C’est une manière de remodeler Dieu à notre image et donc de lui substituer une idole. La tentation identitaire qui plane sur certains catholiques n’est pas autre chose que la bonne vieille tentation de l’idolâtrie qui travaillait déjà le peuple d’Israël et dont l’Ancien testament fournit tant d’exemples. Rien de nouveau sous le soleil donc.
Mais il est impossible de comprendre la résurgence d’une telle tendance aujourd’hui dans l’Eglise de France – car l’Eglise c’est l’ensemble des baptisés et pas seulement le clergé – si l’on ne tient pas compte de la déchéance de l’autorité morale et spirituelle de l’épiscopat français depuis les années 1970.

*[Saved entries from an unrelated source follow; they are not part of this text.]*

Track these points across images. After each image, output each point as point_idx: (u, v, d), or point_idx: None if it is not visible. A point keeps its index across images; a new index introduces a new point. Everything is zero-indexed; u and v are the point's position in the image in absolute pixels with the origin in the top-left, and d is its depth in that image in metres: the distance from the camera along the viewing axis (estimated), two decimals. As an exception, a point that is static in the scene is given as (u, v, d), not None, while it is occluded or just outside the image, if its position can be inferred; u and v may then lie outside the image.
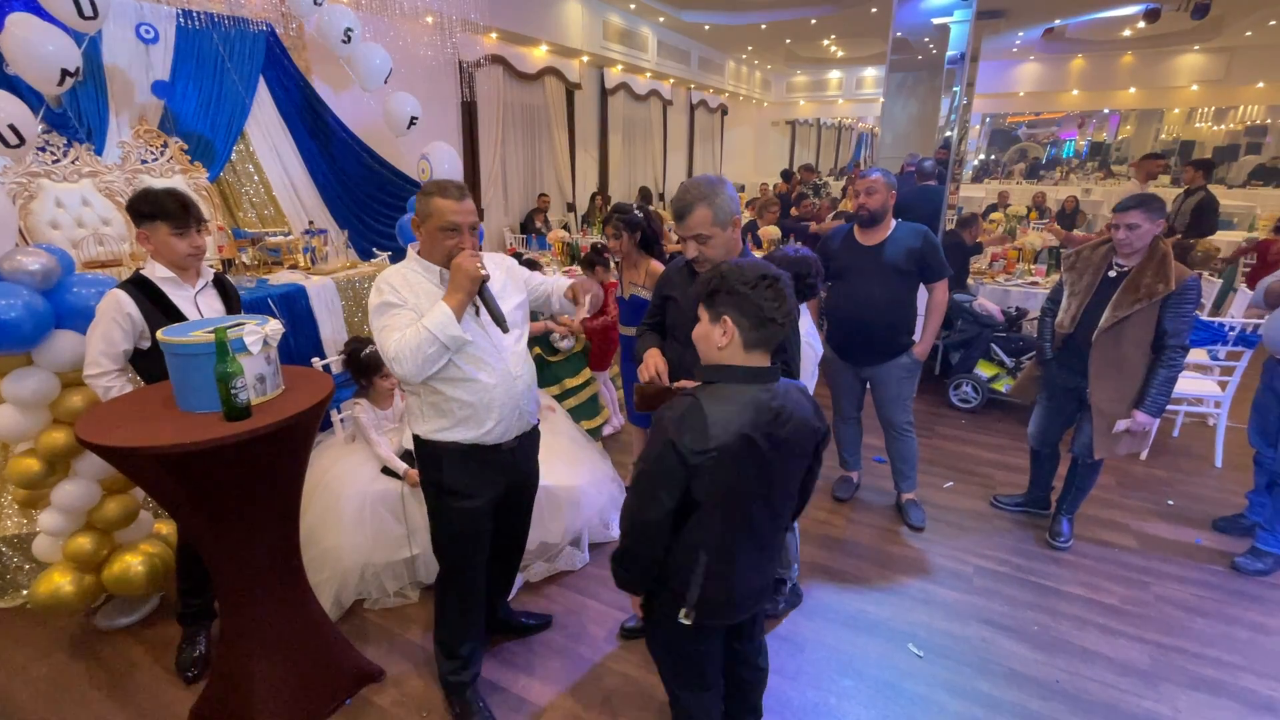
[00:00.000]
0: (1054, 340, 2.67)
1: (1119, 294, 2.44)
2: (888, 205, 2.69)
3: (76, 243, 3.07)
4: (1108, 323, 2.44)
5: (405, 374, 1.61)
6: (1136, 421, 2.48)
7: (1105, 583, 2.60)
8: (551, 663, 2.19)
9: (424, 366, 1.60)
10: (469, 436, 1.75)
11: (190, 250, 2.00)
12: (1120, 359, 2.45)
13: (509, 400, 1.77)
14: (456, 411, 1.73)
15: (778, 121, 15.76)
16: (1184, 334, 2.38)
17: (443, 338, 1.58)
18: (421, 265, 1.72)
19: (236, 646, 1.84)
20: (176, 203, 1.96)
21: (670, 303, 1.96)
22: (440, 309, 1.59)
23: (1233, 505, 3.12)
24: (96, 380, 1.93)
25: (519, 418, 1.82)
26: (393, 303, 1.65)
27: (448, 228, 1.65)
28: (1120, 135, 13.59)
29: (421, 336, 1.57)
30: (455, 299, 1.61)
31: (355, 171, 4.62)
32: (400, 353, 1.58)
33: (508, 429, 1.80)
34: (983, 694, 2.06)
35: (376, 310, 1.66)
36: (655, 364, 1.76)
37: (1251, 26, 9.30)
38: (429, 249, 1.71)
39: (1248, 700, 2.04)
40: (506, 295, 1.79)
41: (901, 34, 5.51)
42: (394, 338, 1.60)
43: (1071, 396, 2.70)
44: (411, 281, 1.69)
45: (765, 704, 2.03)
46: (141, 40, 3.55)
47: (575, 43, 7.85)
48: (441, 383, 1.70)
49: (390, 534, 2.41)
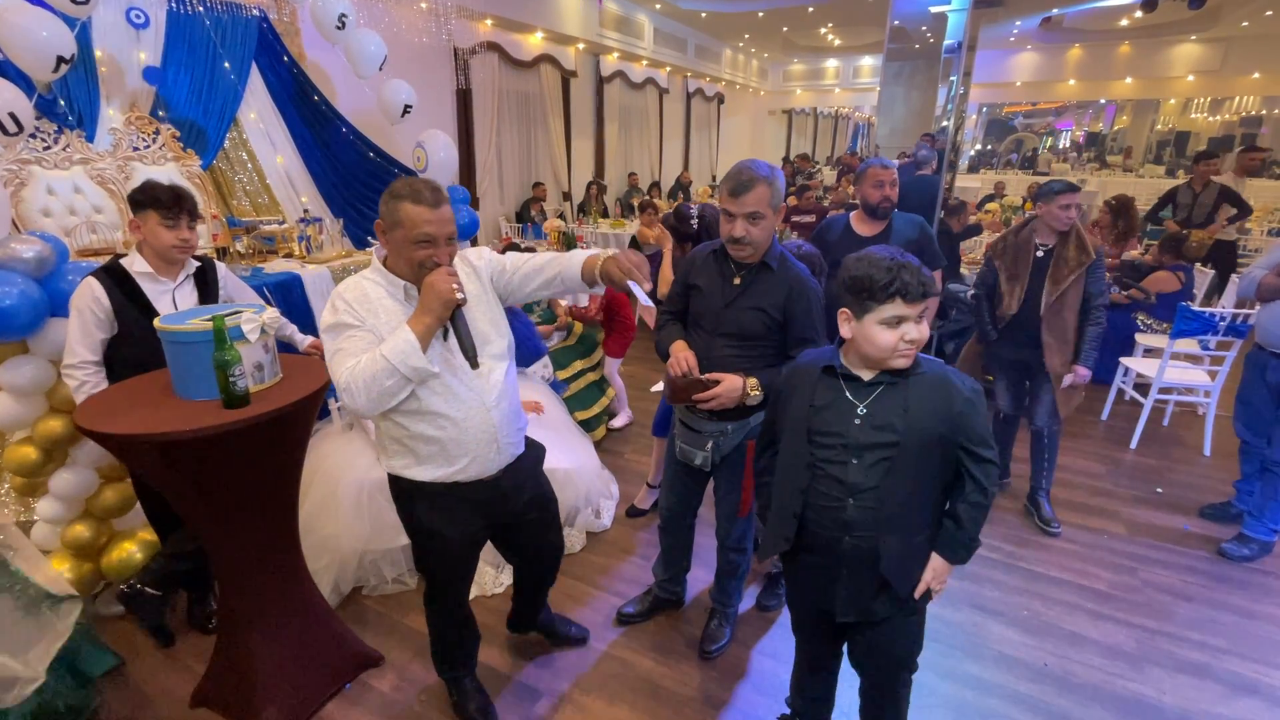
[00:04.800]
0: (995, 321, 2.89)
1: (1053, 269, 2.69)
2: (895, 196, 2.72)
3: (69, 231, 3.05)
4: (1051, 296, 2.68)
5: (358, 408, 1.39)
6: (1079, 375, 2.73)
7: (1094, 568, 2.65)
8: (548, 648, 2.21)
9: (380, 400, 1.39)
10: (439, 475, 1.55)
11: (176, 242, 1.99)
12: (1064, 326, 2.72)
13: (483, 435, 1.54)
14: (421, 449, 1.52)
15: (774, 110, 15.71)
16: (1105, 294, 2.72)
17: (404, 369, 1.36)
18: (385, 278, 1.48)
19: (237, 632, 1.85)
20: (170, 193, 1.97)
21: (695, 291, 1.89)
22: (403, 335, 1.37)
23: (1221, 493, 3.16)
24: (73, 371, 1.92)
25: (497, 452, 1.58)
26: (347, 322, 1.42)
27: (420, 240, 1.41)
28: (1116, 125, 13.60)
29: (378, 366, 1.35)
30: (422, 323, 1.38)
31: (350, 159, 4.58)
32: (352, 383, 1.36)
33: (485, 466, 1.58)
34: (973, 676, 2.10)
35: (328, 331, 1.43)
36: (686, 358, 1.77)
37: (1248, 17, 9.31)
38: (395, 260, 1.47)
39: (1232, 683, 2.09)
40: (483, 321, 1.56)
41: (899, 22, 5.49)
42: (346, 365, 1.38)
43: (1020, 367, 2.92)
44: (371, 297, 1.45)
45: (761, 689, 2.07)
46: (132, 25, 3.51)
47: (571, 30, 7.78)
48: (402, 415, 1.49)
49: (388, 521, 2.42)
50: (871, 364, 1.35)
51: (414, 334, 1.37)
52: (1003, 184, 9.96)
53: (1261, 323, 2.65)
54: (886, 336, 1.28)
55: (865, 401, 1.35)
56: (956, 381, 1.32)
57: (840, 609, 1.43)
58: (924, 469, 1.33)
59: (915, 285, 1.25)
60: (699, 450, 1.96)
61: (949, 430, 1.31)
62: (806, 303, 1.80)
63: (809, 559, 1.45)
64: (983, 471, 1.34)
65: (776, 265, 1.82)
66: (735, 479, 2.00)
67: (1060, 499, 3.11)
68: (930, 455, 1.32)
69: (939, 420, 1.30)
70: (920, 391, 1.31)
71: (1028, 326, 2.76)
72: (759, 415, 1.92)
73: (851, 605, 1.42)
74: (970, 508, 1.35)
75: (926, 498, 1.36)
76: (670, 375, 1.81)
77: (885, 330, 1.28)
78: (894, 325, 1.27)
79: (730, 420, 1.90)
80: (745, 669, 2.14)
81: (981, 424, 1.32)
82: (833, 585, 1.42)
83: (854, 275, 1.30)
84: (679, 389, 1.79)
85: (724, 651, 2.19)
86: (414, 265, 1.44)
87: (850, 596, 1.41)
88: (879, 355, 1.31)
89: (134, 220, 1.99)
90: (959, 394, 1.31)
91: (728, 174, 1.75)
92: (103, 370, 1.97)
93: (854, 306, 1.32)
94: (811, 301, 1.82)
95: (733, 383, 1.75)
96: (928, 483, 1.35)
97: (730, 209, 1.74)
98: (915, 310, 1.27)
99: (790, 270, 1.83)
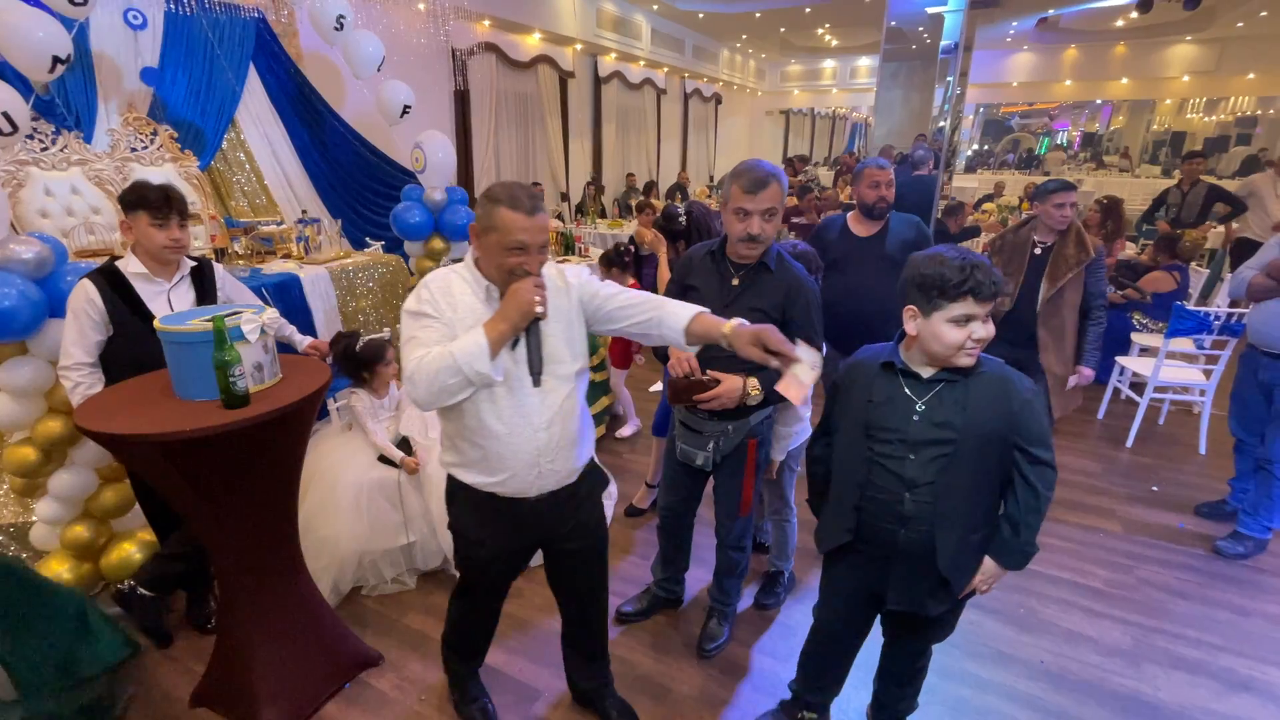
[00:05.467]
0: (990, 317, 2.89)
1: (1050, 267, 2.70)
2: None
3: (67, 232, 3.04)
4: (1047, 294, 2.70)
5: (417, 398, 1.39)
6: (1083, 376, 2.75)
7: (1090, 566, 2.66)
8: (549, 647, 2.21)
9: (439, 396, 1.38)
10: (481, 482, 1.53)
11: (168, 242, 1.99)
12: (1060, 325, 2.73)
13: (525, 455, 1.49)
14: (467, 452, 1.52)
15: (772, 111, 15.72)
16: (1105, 293, 2.74)
17: (468, 371, 1.35)
18: (472, 275, 1.48)
19: (237, 632, 1.86)
20: (159, 193, 1.96)
21: (692, 292, 1.88)
22: (474, 337, 1.35)
23: (1215, 491, 3.18)
24: (68, 372, 1.93)
25: (537, 476, 1.51)
26: (426, 312, 1.43)
27: (514, 247, 1.38)
28: (1112, 126, 13.65)
29: (444, 363, 1.34)
30: (496, 329, 1.36)
31: (348, 160, 4.59)
32: (417, 373, 1.37)
33: (525, 486, 1.52)
34: (970, 674, 2.11)
35: (408, 316, 1.45)
36: (687, 359, 1.77)
37: (1242, 18, 9.34)
38: (486, 263, 1.45)
39: (1226, 679, 2.10)
40: (559, 339, 1.49)
41: (895, 23, 5.51)
42: (416, 354, 1.38)
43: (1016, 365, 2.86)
44: (455, 291, 1.46)
45: (760, 688, 2.08)
46: (130, 26, 3.51)
47: (568, 30, 7.79)
48: (454, 416, 1.49)
49: (387, 521, 2.43)
50: (935, 361, 1.37)
51: (486, 338, 1.35)
52: (1001, 184, 9.99)
53: (1253, 323, 2.67)
54: (955, 334, 1.30)
55: (924, 398, 1.38)
56: (1016, 381, 1.35)
57: (893, 597, 1.47)
58: (981, 467, 1.36)
59: (988, 284, 1.28)
60: (701, 450, 1.96)
61: (1007, 429, 1.33)
62: (805, 303, 1.82)
63: (864, 550, 1.50)
64: (1038, 474, 1.35)
65: (774, 265, 1.83)
66: (736, 478, 2.01)
67: (1056, 497, 3.10)
68: (988, 453, 1.35)
69: (997, 419, 1.33)
70: (979, 390, 1.34)
71: (1023, 325, 2.78)
72: (759, 414, 1.94)
73: (905, 595, 1.47)
74: (1028, 512, 1.36)
75: (984, 495, 1.39)
76: (671, 376, 1.82)
77: (954, 328, 1.30)
78: (963, 324, 1.29)
79: (731, 420, 1.90)
80: (745, 668, 2.15)
81: (1038, 424, 1.34)
82: (886, 574, 1.47)
83: (925, 273, 1.31)
84: (680, 390, 1.79)
85: (723, 650, 2.20)
86: (504, 271, 1.41)
87: (904, 587, 1.46)
88: (945, 353, 1.33)
89: (125, 221, 1.99)
90: (1017, 394, 1.33)
91: (737, 172, 1.75)
92: (98, 371, 1.97)
93: (922, 304, 1.33)
94: (810, 301, 1.83)
95: (733, 383, 1.76)
96: (985, 480, 1.37)
97: (746, 206, 1.74)
98: (985, 309, 1.30)
99: (788, 270, 1.84)
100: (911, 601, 1.46)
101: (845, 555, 1.56)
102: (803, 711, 1.84)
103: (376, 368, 2.62)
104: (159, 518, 2.22)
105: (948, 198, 6.05)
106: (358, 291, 3.64)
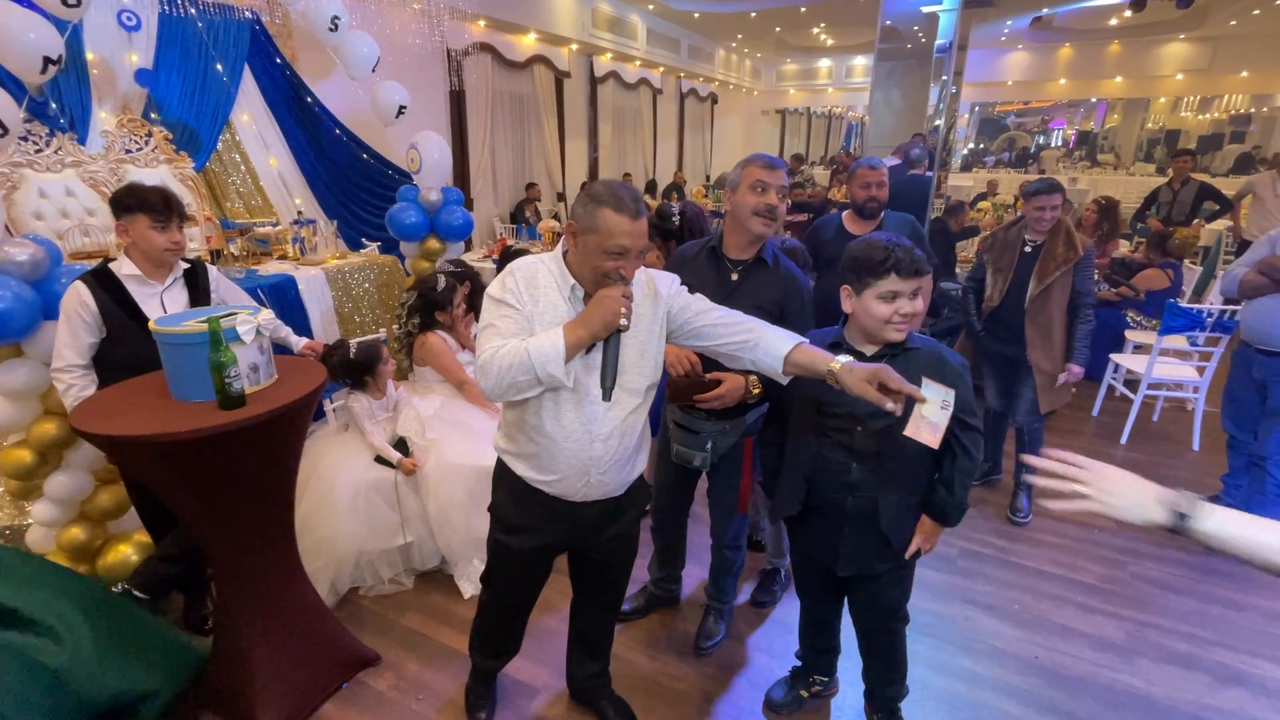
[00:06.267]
0: (980, 314, 2.97)
1: (1039, 265, 2.72)
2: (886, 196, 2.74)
3: (61, 234, 3.04)
4: (1035, 291, 2.72)
5: (486, 389, 1.37)
6: (1072, 373, 2.77)
7: (1084, 562, 2.68)
8: (546, 645, 2.22)
9: (507, 390, 1.35)
10: (529, 476, 1.51)
11: (168, 245, 1.99)
12: (1048, 322, 2.76)
13: (577, 463, 1.46)
14: (523, 444, 1.50)
15: (768, 110, 15.73)
16: (1093, 292, 2.75)
17: (540, 372, 1.31)
18: (559, 270, 1.42)
19: (234, 633, 1.86)
20: (159, 196, 1.96)
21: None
22: (552, 339, 1.31)
23: (1209, 487, 3.19)
24: (60, 374, 1.93)
25: (586, 485, 1.49)
26: (508, 301, 1.39)
27: (614, 251, 1.32)
28: (1107, 124, 13.70)
29: (517, 359, 1.31)
30: (576, 335, 1.31)
31: (343, 161, 4.59)
32: (489, 364, 1.33)
33: (572, 490, 1.50)
34: (965, 670, 2.12)
35: (490, 302, 1.41)
36: (688, 357, 1.76)
37: (1235, 16, 9.40)
38: (579, 261, 1.39)
39: (1219, 673, 2.12)
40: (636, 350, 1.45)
41: (890, 22, 5.53)
42: (492, 343, 1.35)
43: (1006, 363, 2.94)
44: (539, 284, 1.41)
45: (757, 684, 2.09)
46: (124, 27, 3.50)
47: (564, 31, 7.79)
48: (516, 409, 1.47)
49: (384, 522, 2.44)
50: (872, 339, 1.49)
51: (564, 341, 1.31)
52: (995, 182, 10.02)
53: (1245, 319, 2.69)
54: (882, 309, 1.43)
55: None
56: (948, 355, 1.49)
57: (842, 564, 1.60)
58: None
59: (908, 262, 1.39)
60: (698, 451, 1.95)
61: None
62: (801, 299, 1.85)
63: (815, 520, 1.62)
64: (971, 439, 1.48)
65: (771, 261, 1.85)
66: (732, 477, 2.02)
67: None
68: None
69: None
70: (916, 364, 1.43)
71: (1012, 321, 2.80)
72: (756, 413, 1.94)
73: (852, 560, 1.59)
74: (959, 473, 1.50)
75: (922, 461, 1.51)
76: (671, 375, 1.81)
77: (881, 304, 1.43)
78: (889, 299, 1.42)
79: (729, 419, 1.91)
80: (741, 664, 2.16)
81: (969, 395, 1.46)
82: (836, 543, 1.60)
83: (855, 255, 1.46)
84: (680, 389, 1.79)
85: (719, 648, 2.21)
86: (597, 274, 1.35)
87: (851, 553, 1.58)
88: (876, 327, 1.45)
89: (120, 224, 1.97)
90: (950, 367, 1.46)
91: (751, 158, 1.83)
92: (91, 373, 1.97)
93: (854, 283, 1.47)
94: (805, 297, 1.86)
95: (735, 382, 1.76)
96: (922, 447, 1.45)
97: (765, 179, 1.77)
98: (909, 286, 1.41)
99: (784, 267, 1.87)
100: (859, 564, 1.59)
101: (803, 535, 1.72)
102: (813, 675, 1.98)
103: (376, 368, 2.62)
104: (154, 519, 2.22)
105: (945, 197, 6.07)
106: (354, 293, 3.64)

La responsabilité de l’épiscopat dans la dérive identitaire
La perte de confiance du peuple catholique dans ses pasteurs date en effet des années 1970 et la fracture n’a jamais été résorbée depuis. Au cours de ces années l’épiscopat et le clergé français avaient pris prétexte de Vatican II pour justifier leurs propres fantaisies (pastorales théologiques, liturgiques et morales) et in fine leur propre apostasie. Depuis, et sous l’influence de Jean-Paul II notamment, l’épiscopat français est revenu dans les clous mais ce dernier n’a jamais reconquis depuis la confiance qu’il avait perdue. Les bergers ont perdu la confiance de leur troupeau.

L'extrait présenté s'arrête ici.